Text segment:
Posted Jan 12, 2023 13:53 UTC (Thu) by farnz (subscriber, #17727) [Link]

And don't forget that predicting what a distro will have when you release your new version is hard. If you're going to release in April 2023, and something you depend upon has a necessary update released in December 2022, is that update going to be in the current stable Debian release when you make your release?

If you guess wrong, you end up in one of two sub-optimal situations:

  1. If you assume the update won't be submitted by the Debian Developers in time to make it into Debian 12 (Bookworm), or that the release will slip into May, and then the update makes it in anyway, you're carrying sub-optimal code to handle the pre-update version of your dependency.
  2. If you assume it will make it in, and then something causes Debian to have to delay the release, or if the update can't be put into Bookworm before the freeze kicks in without breaking something critical, your project now doesn't run on Debian stable on the day of release, because you're waiting for an update.

Bundling from a vendor source neatly sidesteps this - if Bookworm has the dependency version you need, then unbundling can be done then, while if it doesn't, no problem, you've got the vendored code. And then language repositories like PyPI make it simpler, because they're already working in terms of a dependency tree, not copied code, so you can look and go "aha, when I build the Debian package, I can unbundle libfoo, since Debian has the right version of libfoo already".

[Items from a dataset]
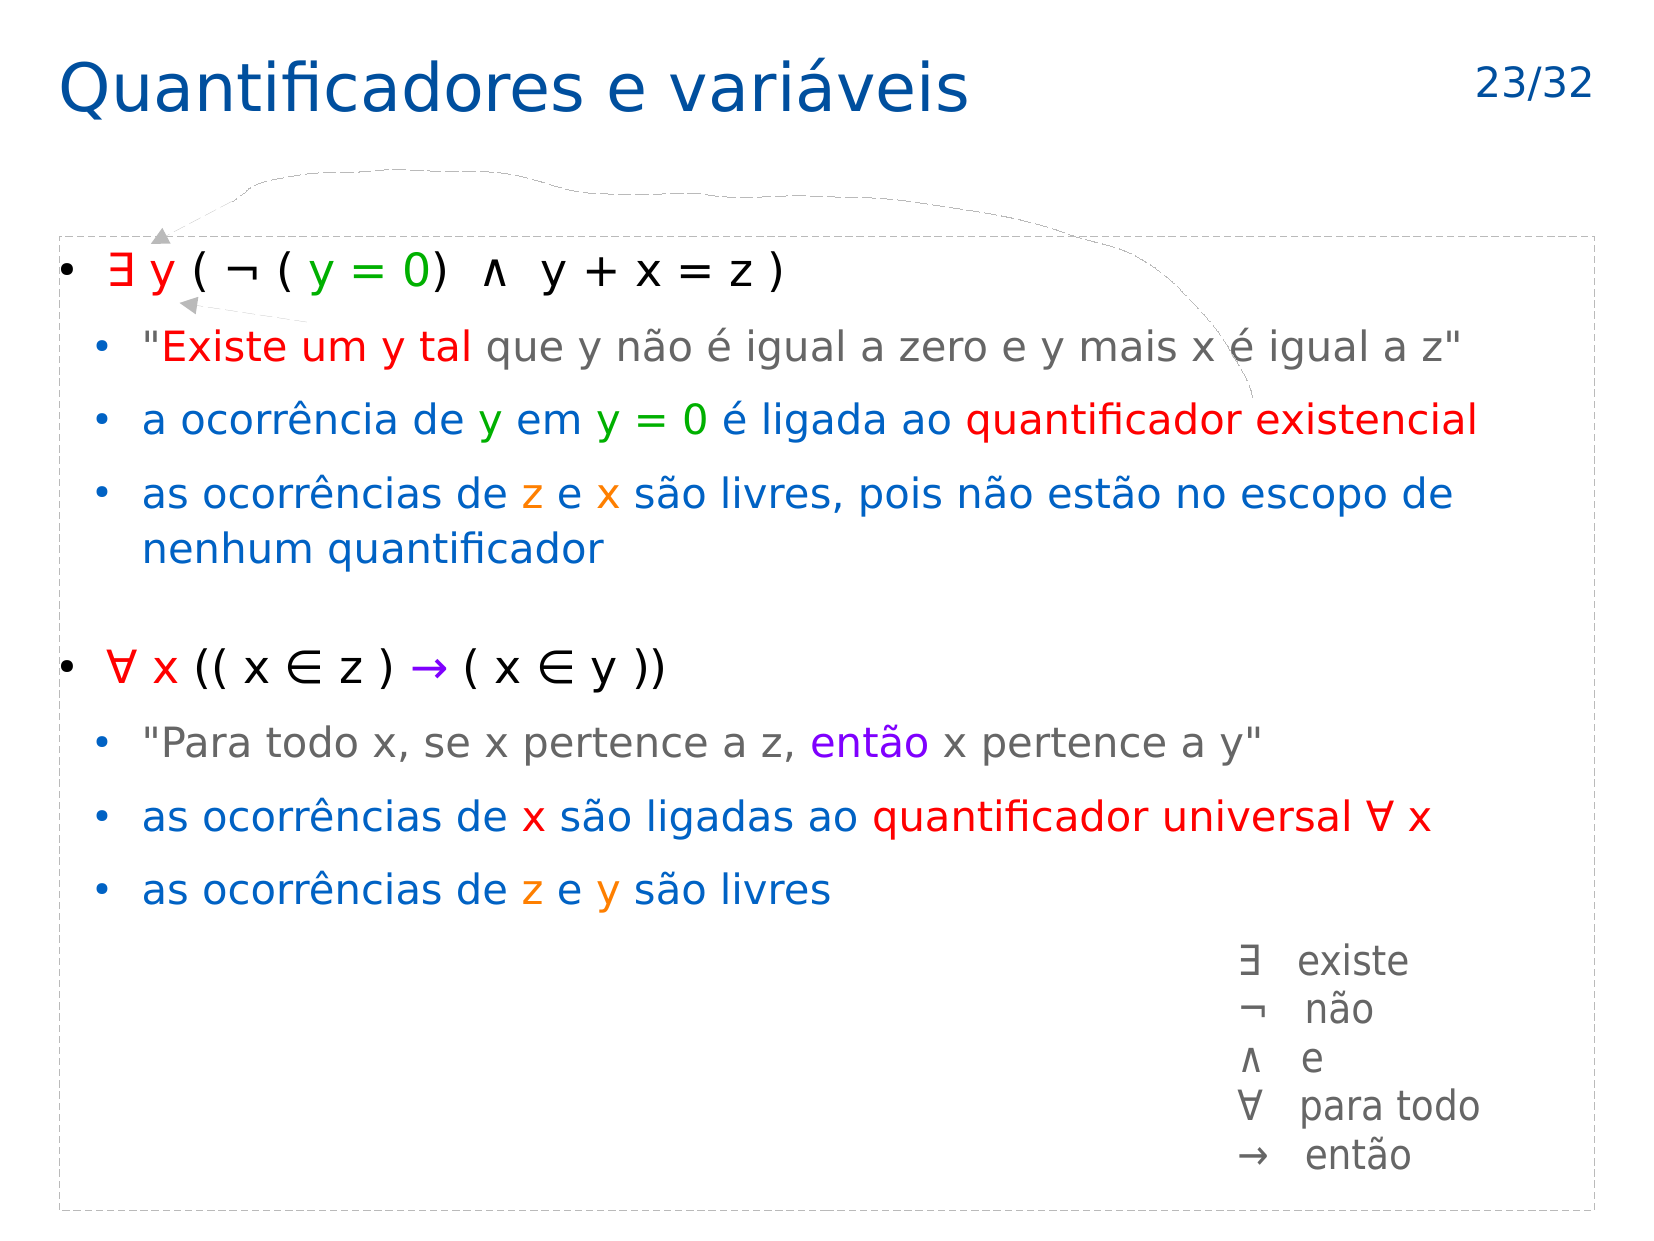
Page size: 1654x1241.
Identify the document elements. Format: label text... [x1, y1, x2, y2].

text_box ∃ existe ¬ não ∧ e ∀ para todo → então [1222, 929, 1618, 1187]
list ∃ y ( ¬ ( y = 0) ∧ y + x = z ) "Existe um y tal que y não é igual a zero e y mais x é igual a z" a ocorrência de y em y = 0 é ligada ao quantificador existencial as ocorrências de z e x são livres, pois não estão no escopo de nenhum quantificador ∀ x (( x ∈ z ) → ( x ∈ y )) "Para todo x, se x pertence a z, então x pertence a y" as ocorrências de x são ligadas ao quantificador universal ∀ x as ocorrências de z e y são livres [59, 236, 1595, 1211]
title Quantificadores e variáveis [59, 29, 1625, 148]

Exercise instructions:
1. In the text on Debian releases, why do language repositories like PyPI make unbundling simpler?
2. Revise the listing by replacing "Identify" with "Locate" and keep everything else the same. Omit the pictures from your answer.

Problem solutions:
1. They already work in terms of a dependency tree rather than copied code. When building the Debian package, a packager can therefore see that Debian already has the right version of a dependency and unbundle it.

2.
Page size: 1654x1241.
Locate the document elements. Format: label text... [x1, y1, x2, y2].

text_box ∃ existe ¬ não ∧ e ∀ para todo → então [1222, 929, 1618, 1187]
list ∃ y ( ¬ ( y = 0) ∧ y + x = z ) "Existe um y tal que y não é igual a zero e y mais x é igual a z" a ocorrência de y em y = 0 é ligada ao quantificador existencial as ocorrências de z e x são livres, pois não estão no escopo de nenhum quantificador ∀ x (( x ∈ z ) → ( x ∈ y )) "Para todo x, se x pertence a z, então x pertence a y" as ocorrências de x são ligadas ao quantificador universal ∀ x as ocorrências de z e y são livres [59, 236, 1595, 1211]
title Quantificadores e variáveis [59, 29, 1625, 148]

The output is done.